Several pundits praised Field’s intelligence and understanding of pension matters.

One said: “The one thing in life that you cannot buy is experience. We may not all agree with some of the things that he comes out with, but he knows what the industry is all about.”

Another added: “Frank Field may not always be right, but he always cares. He does not see the position as a stepping stone in his career; he actually wants the job.”

Only 11% were against his appointment but there were interesting reservations.

“He has a habit of grandstanding and a disinclination to take a balanced view,” said one. 

Another said: “He is too old, ironically, for such a technical job! How he dealt with Green showed a lack of understanding of pension scheme facts.”


Six out of ten respondents were against the idea of replacing tax relief with a bonus-based structure to help low earners.

The proposal, which was made in a paper on auto-enrolment by Michael Johnson, was rejected on the grounds it would add complexity to the system while others suspected it was a way for the Treasury to save money.

A commentator said: “It would be hard to agree with anything that man proposed. Much of his thinking on pensions seems to be fundamentally flawed and politically-determined.”

Another added: “This would create a political football out of a serious issue. We can argue about the level of tax relief available and to whom, but the basic principle of tax relief as a saving incentive needs to remain.”

Conversely, 19% were supportive of the idea – believing tax relief should be directed at those least able to save.

“Tax relief is a big incentive for higher rate taxpayers but less so for lower rate. A bonus or top up system may prove more of an incentive,” said one.

Just over a fifth of respondents were undecided.


Those surveyed were split about whether or not the Financial Conduct Authority (FCA) should issue some guidance to help the market design decumulation products with 42% of respondents in favour and 39% against.

Among those in favour, one explained they thought the FCA needed to be a little more assertive when it came to the at-retirement market.

A pundit said: “The role of the FCA is not just ‘the stick’; it needs to ensure that it provides a bit of ‘carrot’. The market would take an age to come up with solutions because the average layman is far too uneducated to even know whether or not he needs certain guarantees, and so won’t be asking for them.”
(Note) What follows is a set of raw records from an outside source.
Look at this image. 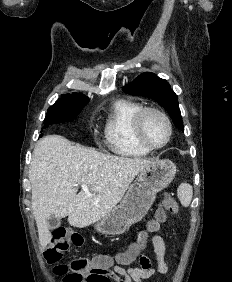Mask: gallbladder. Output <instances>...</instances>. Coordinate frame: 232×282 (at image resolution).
<instances>
[{
    "label": "gallbladder",
    "instance_id": "gallbladder-1",
    "mask_svg": "<svg viewBox=\"0 0 232 282\" xmlns=\"http://www.w3.org/2000/svg\"><path fill=\"white\" fill-rule=\"evenodd\" d=\"M47 225L50 230L56 229L61 225V220L56 216H50L47 220Z\"/></svg>",
    "mask_w": 232,
    "mask_h": 282
}]
</instances>
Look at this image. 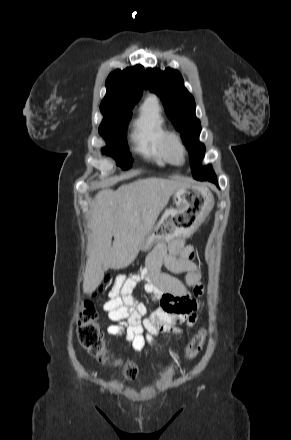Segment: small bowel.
Segmentation results:
<instances>
[{"mask_svg":"<svg viewBox=\"0 0 291 440\" xmlns=\"http://www.w3.org/2000/svg\"><path fill=\"white\" fill-rule=\"evenodd\" d=\"M194 250L183 240H175L167 245L156 246L146 259V271L128 278L117 277L110 288L108 300L103 309L113 322L108 326V333L122 336L139 352L145 342L153 344V336L172 333L171 324L178 323L180 317L192 325L197 320V310L201 303L191 299L189 289L196 297L203 293L202 272L193 260ZM164 264L172 273H185V282H181L170 273L161 272ZM145 280L144 289L153 299L159 301V308L150 317L142 320L147 313V306L132 296L134 286ZM125 319V322L121 320ZM146 331V337L143 332Z\"/></svg>","mask_w":291,"mask_h":440,"instance_id":"obj_1","label":"small bowel"}]
</instances>
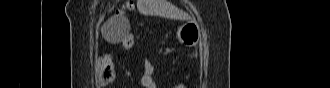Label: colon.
I'll list each match as a JSON object with an SVG mask.
<instances>
[{"label":"colon","mask_w":330,"mask_h":88,"mask_svg":"<svg viewBox=\"0 0 330 88\" xmlns=\"http://www.w3.org/2000/svg\"><path fill=\"white\" fill-rule=\"evenodd\" d=\"M132 6L131 1H127L123 5V10H129ZM121 45L125 49H130L134 45V37L132 35L124 36L121 39ZM116 78V71L113 64V61L108 56H103L100 61L99 67V80L102 85H107L112 83Z\"/></svg>","instance_id":"1"}]
</instances>
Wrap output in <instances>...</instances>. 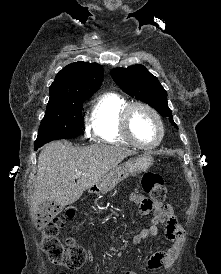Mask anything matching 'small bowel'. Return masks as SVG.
I'll list each match as a JSON object with an SVG mask.
<instances>
[{"label": "small bowel", "instance_id": "1", "mask_svg": "<svg viewBox=\"0 0 221 274\" xmlns=\"http://www.w3.org/2000/svg\"><path fill=\"white\" fill-rule=\"evenodd\" d=\"M130 200L139 205L141 215H147L152 212L153 216L148 227L140 230L134 237V244H139L142 240L156 236L158 226L165 223V237L172 244L162 251L154 253L147 262L149 269L157 270L161 267H169L177 258L181 242L183 239V228L180 225L171 206L163 205L161 202H154L144 197L142 194L133 192L130 194ZM93 257L89 255V260ZM65 274V273H62ZM123 274H137L132 270H125Z\"/></svg>", "mask_w": 221, "mask_h": 274}]
</instances>
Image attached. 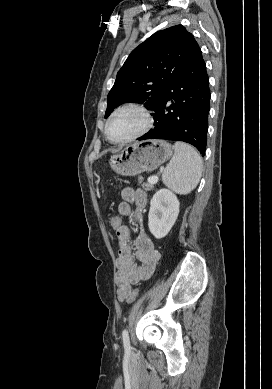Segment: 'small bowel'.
<instances>
[{
  "label": "small bowel",
  "mask_w": 272,
  "mask_h": 389,
  "mask_svg": "<svg viewBox=\"0 0 272 389\" xmlns=\"http://www.w3.org/2000/svg\"><path fill=\"white\" fill-rule=\"evenodd\" d=\"M121 196L123 201L118 206L119 215L131 217L139 226L133 244L130 241L131 228L129 226L122 225L116 231L119 244L116 285L118 298L123 301L133 285L151 277L160 259V253L143 228V210L147 204V194L140 189L125 187L121 191ZM131 205L135 206L134 210ZM136 260L141 264L138 265Z\"/></svg>",
  "instance_id": "c3829d8e"
}]
</instances>
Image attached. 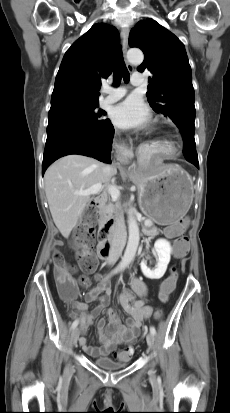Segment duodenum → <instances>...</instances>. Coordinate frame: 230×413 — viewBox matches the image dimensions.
<instances>
[{"label":"duodenum","instance_id":"1","mask_svg":"<svg viewBox=\"0 0 230 413\" xmlns=\"http://www.w3.org/2000/svg\"><path fill=\"white\" fill-rule=\"evenodd\" d=\"M106 200V194L103 193L95 199L94 204L101 207ZM116 232V224L112 220L105 222L101 231L100 242L97 246V253L101 259H108L114 253L113 237Z\"/></svg>","mask_w":230,"mask_h":413}]
</instances>
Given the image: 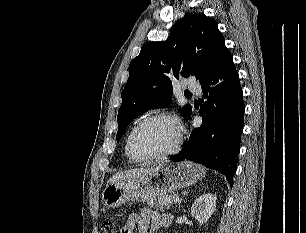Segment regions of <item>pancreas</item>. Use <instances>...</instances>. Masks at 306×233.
Masks as SVG:
<instances>
[{"label": "pancreas", "mask_w": 306, "mask_h": 233, "mask_svg": "<svg viewBox=\"0 0 306 233\" xmlns=\"http://www.w3.org/2000/svg\"><path fill=\"white\" fill-rule=\"evenodd\" d=\"M178 197V194L173 193L170 195L158 196L155 198L147 199L145 202L152 208H160L163 210L165 207L167 209L171 208L175 203V198Z\"/></svg>", "instance_id": "cf45deb5"}]
</instances>
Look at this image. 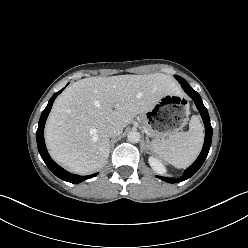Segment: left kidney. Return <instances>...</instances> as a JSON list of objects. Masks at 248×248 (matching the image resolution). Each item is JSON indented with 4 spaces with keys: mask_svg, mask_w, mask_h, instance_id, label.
<instances>
[{
    "mask_svg": "<svg viewBox=\"0 0 248 248\" xmlns=\"http://www.w3.org/2000/svg\"><path fill=\"white\" fill-rule=\"evenodd\" d=\"M148 161H149L150 166L155 172L160 173V174H163L166 172L164 165L156 157L150 156Z\"/></svg>",
    "mask_w": 248,
    "mask_h": 248,
    "instance_id": "left-kidney-1",
    "label": "left kidney"
}]
</instances>
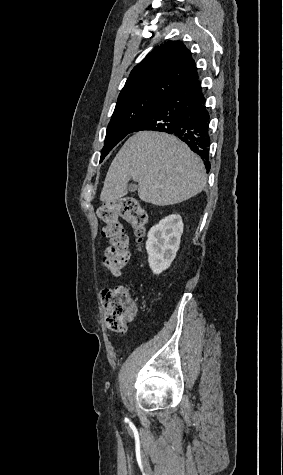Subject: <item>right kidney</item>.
Returning <instances> with one entry per match:
<instances>
[{
	"label": "right kidney",
	"mask_w": 283,
	"mask_h": 475,
	"mask_svg": "<svg viewBox=\"0 0 283 475\" xmlns=\"http://www.w3.org/2000/svg\"><path fill=\"white\" fill-rule=\"evenodd\" d=\"M183 226L181 216L171 214L150 228L146 249L153 273H162L164 269L170 267L179 249Z\"/></svg>",
	"instance_id": "obj_1"
}]
</instances>
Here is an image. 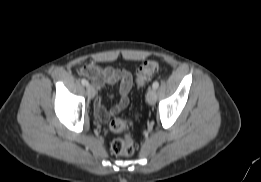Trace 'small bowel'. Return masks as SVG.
I'll use <instances>...</instances> for the list:
<instances>
[{"instance_id": "c3829d8e", "label": "small bowel", "mask_w": 261, "mask_h": 182, "mask_svg": "<svg viewBox=\"0 0 261 182\" xmlns=\"http://www.w3.org/2000/svg\"><path fill=\"white\" fill-rule=\"evenodd\" d=\"M81 73L89 78L98 90H101L107 84L119 83V101L109 110L105 108L101 98L95 100L94 110L99 120L107 121L128 106L129 93L132 88V76L126 69L87 63L82 67Z\"/></svg>"}]
</instances>
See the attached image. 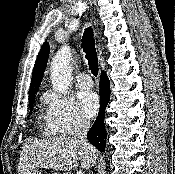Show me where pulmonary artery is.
Returning a JSON list of instances; mask_svg holds the SVG:
<instances>
[{"label":"pulmonary artery","instance_id":"pulmonary-artery-1","mask_svg":"<svg viewBox=\"0 0 175 174\" xmlns=\"http://www.w3.org/2000/svg\"><path fill=\"white\" fill-rule=\"evenodd\" d=\"M76 82L78 86L82 88H89L92 86V83H93L90 75L85 72L79 73L77 75Z\"/></svg>","mask_w":175,"mask_h":174}]
</instances>
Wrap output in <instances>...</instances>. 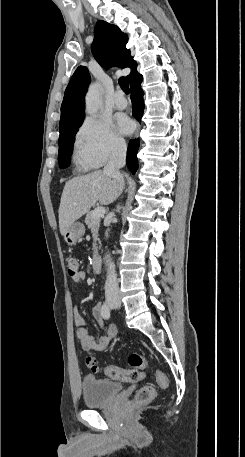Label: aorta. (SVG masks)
<instances>
[{
  "instance_id": "762f6f07",
  "label": "aorta",
  "mask_w": 245,
  "mask_h": 457,
  "mask_svg": "<svg viewBox=\"0 0 245 457\" xmlns=\"http://www.w3.org/2000/svg\"><path fill=\"white\" fill-rule=\"evenodd\" d=\"M102 86L100 83L96 82L89 86L88 92L85 97V107L86 112L90 115H95L98 110L102 107V98H101ZM109 254H106L104 257L105 264H108Z\"/></svg>"
}]
</instances>
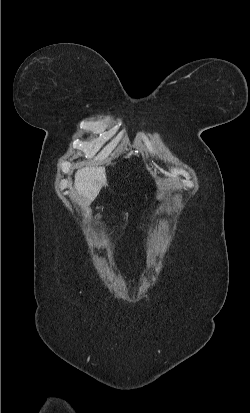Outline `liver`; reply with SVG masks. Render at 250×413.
<instances>
[{
  "label": "liver",
  "instance_id": "liver-1",
  "mask_svg": "<svg viewBox=\"0 0 250 413\" xmlns=\"http://www.w3.org/2000/svg\"><path fill=\"white\" fill-rule=\"evenodd\" d=\"M106 184L104 167H84L75 174V189L82 197V206H89Z\"/></svg>",
  "mask_w": 250,
  "mask_h": 413
}]
</instances>
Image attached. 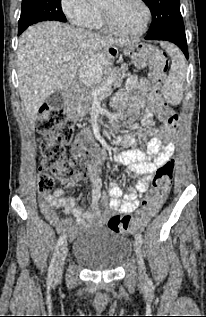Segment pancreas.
<instances>
[{
	"instance_id": "1",
	"label": "pancreas",
	"mask_w": 206,
	"mask_h": 317,
	"mask_svg": "<svg viewBox=\"0 0 206 317\" xmlns=\"http://www.w3.org/2000/svg\"><path fill=\"white\" fill-rule=\"evenodd\" d=\"M126 62H121V67L111 68L110 72H105L103 76H99L100 81L93 83V85L88 84L87 86H82L78 90L71 103L73 108V114L77 117H84L89 111L93 100L92 93H97L98 89L100 91H112V88L119 87L122 83L124 77L128 76ZM89 76V75H85ZM112 78V83H109V88H107V82Z\"/></svg>"
}]
</instances>
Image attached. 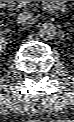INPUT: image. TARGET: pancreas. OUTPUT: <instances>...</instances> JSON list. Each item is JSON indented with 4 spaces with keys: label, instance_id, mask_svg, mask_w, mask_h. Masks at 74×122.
I'll return each instance as SVG.
<instances>
[{
    "label": "pancreas",
    "instance_id": "cf45deb5",
    "mask_svg": "<svg viewBox=\"0 0 74 122\" xmlns=\"http://www.w3.org/2000/svg\"><path fill=\"white\" fill-rule=\"evenodd\" d=\"M31 1H18V4L16 5V8H21L24 6H31Z\"/></svg>",
    "mask_w": 74,
    "mask_h": 122
}]
</instances>
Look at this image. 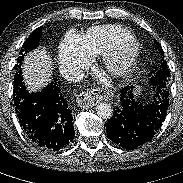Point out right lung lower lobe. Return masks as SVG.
Instances as JSON below:
<instances>
[{"label":"right lung lower lobe","instance_id":"98d812e1","mask_svg":"<svg viewBox=\"0 0 183 183\" xmlns=\"http://www.w3.org/2000/svg\"><path fill=\"white\" fill-rule=\"evenodd\" d=\"M14 81V105L19 123L36 146L58 151L74 139L73 114L57 83L44 90L29 93L22 73Z\"/></svg>","mask_w":183,"mask_h":183}]
</instances>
While practical help is always welcome, it should not be too prescriptive, another warned.

On the other side, several thought involvement from the FCA would lead to bad outcomes for consumers.

“If there is a need, the market will develop. You cannot impose a politically-desired outcome on the market; it will fail like stakeholder pensions. Remember them?” said one.
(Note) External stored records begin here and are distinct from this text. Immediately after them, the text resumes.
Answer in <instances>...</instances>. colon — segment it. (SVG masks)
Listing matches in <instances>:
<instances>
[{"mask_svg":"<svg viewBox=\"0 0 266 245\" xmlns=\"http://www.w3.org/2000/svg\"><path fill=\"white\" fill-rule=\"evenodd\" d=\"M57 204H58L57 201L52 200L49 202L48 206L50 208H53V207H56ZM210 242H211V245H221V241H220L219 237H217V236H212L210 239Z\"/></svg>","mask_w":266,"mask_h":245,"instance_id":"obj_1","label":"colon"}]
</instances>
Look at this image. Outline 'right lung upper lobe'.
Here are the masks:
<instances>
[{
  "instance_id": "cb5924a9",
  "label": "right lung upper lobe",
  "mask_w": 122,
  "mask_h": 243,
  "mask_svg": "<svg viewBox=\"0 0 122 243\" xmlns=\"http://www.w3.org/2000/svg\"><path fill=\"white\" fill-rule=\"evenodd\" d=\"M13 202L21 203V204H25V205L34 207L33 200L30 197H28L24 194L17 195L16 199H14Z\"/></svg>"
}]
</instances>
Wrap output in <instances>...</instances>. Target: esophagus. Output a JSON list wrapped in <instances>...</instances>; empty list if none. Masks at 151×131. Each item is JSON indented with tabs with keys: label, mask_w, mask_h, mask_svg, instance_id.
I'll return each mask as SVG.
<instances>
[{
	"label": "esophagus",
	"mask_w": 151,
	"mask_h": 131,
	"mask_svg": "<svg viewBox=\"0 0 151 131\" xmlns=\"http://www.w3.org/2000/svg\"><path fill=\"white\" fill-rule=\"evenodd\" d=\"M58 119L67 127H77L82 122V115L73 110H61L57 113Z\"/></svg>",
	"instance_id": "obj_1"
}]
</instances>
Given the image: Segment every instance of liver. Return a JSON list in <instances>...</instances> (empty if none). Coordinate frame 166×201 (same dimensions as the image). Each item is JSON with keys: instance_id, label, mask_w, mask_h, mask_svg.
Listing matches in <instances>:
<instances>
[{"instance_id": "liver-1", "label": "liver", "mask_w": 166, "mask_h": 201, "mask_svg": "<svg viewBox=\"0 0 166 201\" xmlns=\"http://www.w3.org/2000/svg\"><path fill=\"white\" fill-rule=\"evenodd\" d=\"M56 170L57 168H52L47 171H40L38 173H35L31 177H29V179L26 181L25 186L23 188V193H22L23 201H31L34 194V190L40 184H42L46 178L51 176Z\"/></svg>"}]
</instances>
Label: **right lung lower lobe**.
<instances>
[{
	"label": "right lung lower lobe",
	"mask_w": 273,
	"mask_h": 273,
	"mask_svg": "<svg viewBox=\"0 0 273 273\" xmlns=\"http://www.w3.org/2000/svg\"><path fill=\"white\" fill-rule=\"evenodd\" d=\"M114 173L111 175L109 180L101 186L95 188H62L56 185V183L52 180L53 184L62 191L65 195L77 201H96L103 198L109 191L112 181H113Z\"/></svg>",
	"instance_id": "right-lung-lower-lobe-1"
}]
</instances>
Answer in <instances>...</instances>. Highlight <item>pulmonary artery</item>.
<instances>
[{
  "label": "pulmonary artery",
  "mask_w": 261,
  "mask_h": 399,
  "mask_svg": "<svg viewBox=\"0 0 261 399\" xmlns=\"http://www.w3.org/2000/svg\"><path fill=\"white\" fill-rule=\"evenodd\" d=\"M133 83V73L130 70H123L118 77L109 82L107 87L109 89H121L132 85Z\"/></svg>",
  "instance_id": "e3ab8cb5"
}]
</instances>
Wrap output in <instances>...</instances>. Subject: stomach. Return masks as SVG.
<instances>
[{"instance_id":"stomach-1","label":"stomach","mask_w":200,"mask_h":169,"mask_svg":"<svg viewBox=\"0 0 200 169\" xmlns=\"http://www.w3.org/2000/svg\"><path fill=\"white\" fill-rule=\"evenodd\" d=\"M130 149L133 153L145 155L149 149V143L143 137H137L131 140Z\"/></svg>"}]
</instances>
This question generated passionate answers from respondents, who were divided on the question of whether or not the law strikes the right balance between trustees and shareholders with 46% replying “yes” and 45% “no”.
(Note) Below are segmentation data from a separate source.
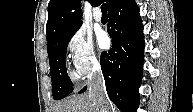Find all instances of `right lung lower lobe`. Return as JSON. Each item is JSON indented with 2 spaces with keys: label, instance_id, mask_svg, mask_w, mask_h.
I'll return each instance as SVG.
<instances>
[{
  "label": "right lung lower lobe",
  "instance_id": "1",
  "mask_svg": "<svg viewBox=\"0 0 193 112\" xmlns=\"http://www.w3.org/2000/svg\"><path fill=\"white\" fill-rule=\"evenodd\" d=\"M108 33L112 48L102 52L100 60L108 96L122 112H135L143 72L144 35L134 0H121L109 11Z\"/></svg>",
  "mask_w": 193,
  "mask_h": 112
}]
</instances>
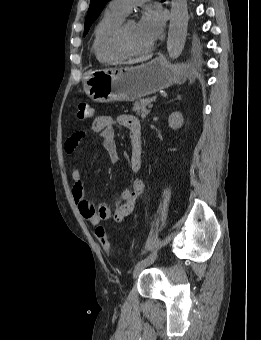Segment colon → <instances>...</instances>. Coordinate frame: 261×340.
<instances>
[{
  "mask_svg": "<svg viewBox=\"0 0 261 340\" xmlns=\"http://www.w3.org/2000/svg\"><path fill=\"white\" fill-rule=\"evenodd\" d=\"M95 115V109L93 106L87 103H80L77 107L76 116L80 120L92 118ZM99 244L105 251L112 250L111 241L103 226H98L95 230Z\"/></svg>",
  "mask_w": 261,
  "mask_h": 340,
  "instance_id": "5ec220e1",
  "label": "colon"
}]
</instances>
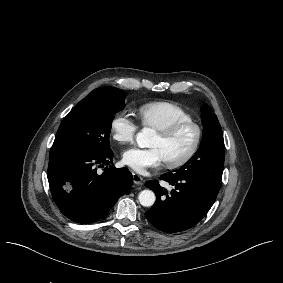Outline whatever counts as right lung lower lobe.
Listing matches in <instances>:
<instances>
[{
  "instance_id": "obj_1",
  "label": "right lung lower lobe",
  "mask_w": 283,
  "mask_h": 283,
  "mask_svg": "<svg viewBox=\"0 0 283 283\" xmlns=\"http://www.w3.org/2000/svg\"><path fill=\"white\" fill-rule=\"evenodd\" d=\"M113 152L70 150L50 153L48 181L60 211L72 221L87 224L104 218L132 185L127 168L113 165L99 175L98 167L112 163Z\"/></svg>"
}]
</instances>
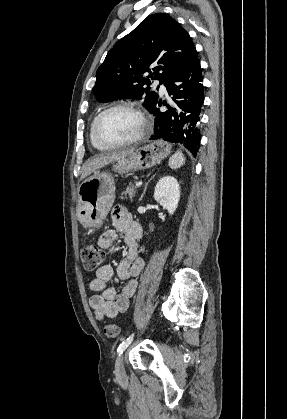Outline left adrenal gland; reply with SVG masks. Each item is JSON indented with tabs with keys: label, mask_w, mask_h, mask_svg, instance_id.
Listing matches in <instances>:
<instances>
[{
	"label": "left adrenal gland",
	"mask_w": 287,
	"mask_h": 419,
	"mask_svg": "<svg viewBox=\"0 0 287 419\" xmlns=\"http://www.w3.org/2000/svg\"><path fill=\"white\" fill-rule=\"evenodd\" d=\"M154 176H155V175H154ZM154 176H153V177H154ZM153 177H152V178H153ZM152 178H151V179H152ZM151 179H150V180H151ZM150 180H149V181L145 184V187H144L143 193H142V195H141V197H140L139 201H141V200H142V198H143V196H144V194H145V192H146V189H147V186H148V183L150 182Z\"/></svg>",
	"instance_id": "left-adrenal-gland-1"
}]
</instances>
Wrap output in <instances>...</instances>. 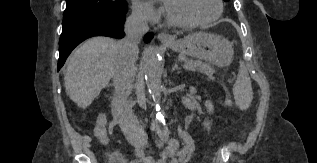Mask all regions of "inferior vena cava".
<instances>
[{"mask_svg":"<svg viewBox=\"0 0 317 163\" xmlns=\"http://www.w3.org/2000/svg\"><path fill=\"white\" fill-rule=\"evenodd\" d=\"M148 30L146 13L141 10H133L124 26L125 38L118 45L119 52L113 75L115 91L111 103L112 114L118 119L128 142L136 148H144L147 145L148 137L134 115L128 97L132 91L136 70L137 42Z\"/></svg>","mask_w":317,"mask_h":163,"instance_id":"602c4592","label":"inferior vena cava"}]
</instances>
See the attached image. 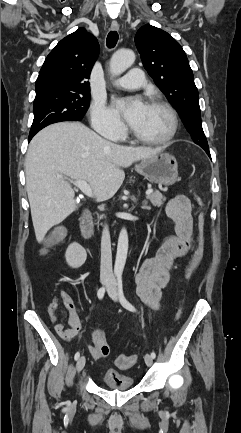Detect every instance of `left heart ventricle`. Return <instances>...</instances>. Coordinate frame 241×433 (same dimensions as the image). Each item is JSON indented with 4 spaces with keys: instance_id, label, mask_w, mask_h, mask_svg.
I'll list each match as a JSON object with an SVG mask.
<instances>
[{
    "instance_id": "1",
    "label": "left heart ventricle",
    "mask_w": 241,
    "mask_h": 433,
    "mask_svg": "<svg viewBox=\"0 0 241 433\" xmlns=\"http://www.w3.org/2000/svg\"><path fill=\"white\" fill-rule=\"evenodd\" d=\"M171 125L170 115L165 109L147 105L142 117L133 129L143 137L159 139L169 133Z\"/></svg>"
}]
</instances>
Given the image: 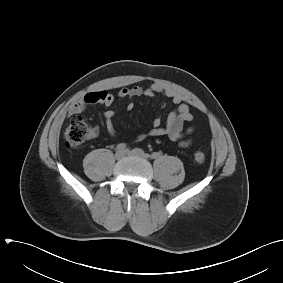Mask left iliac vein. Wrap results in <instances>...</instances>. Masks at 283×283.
<instances>
[{
	"label": "left iliac vein",
	"mask_w": 283,
	"mask_h": 283,
	"mask_svg": "<svg viewBox=\"0 0 283 283\" xmlns=\"http://www.w3.org/2000/svg\"><path fill=\"white\" fill-rule=\"evenodd\" d=\"M127 154L131 155V156H137L143 159H148L149 155H147L142 149L139 148H135L131 151H128Z\"/></svg>",
	"instance_id": "1"
}]
</instances>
Among those who thought the law did currently strike the right balance, a variety of explanations were given.

One respondent observed the balance between shareholders and members is fine, but the balance between other creditors and members needs to be looked at.

“Other creditors aren’t routinely asked to extend payment plans when the company is finding it inconvenient to pay its debts,” they said.

A different one argued members, unions and the media have unrealistic expectations about investments only having an upside.

However those who think the law is biased said it was overwhelmingly biased in favour of shareholders. 

“We have seen examples where plainly the shareholders rule – we need the law to be specific on what is allowed and what is not, but realistically it will not happen in the near future.”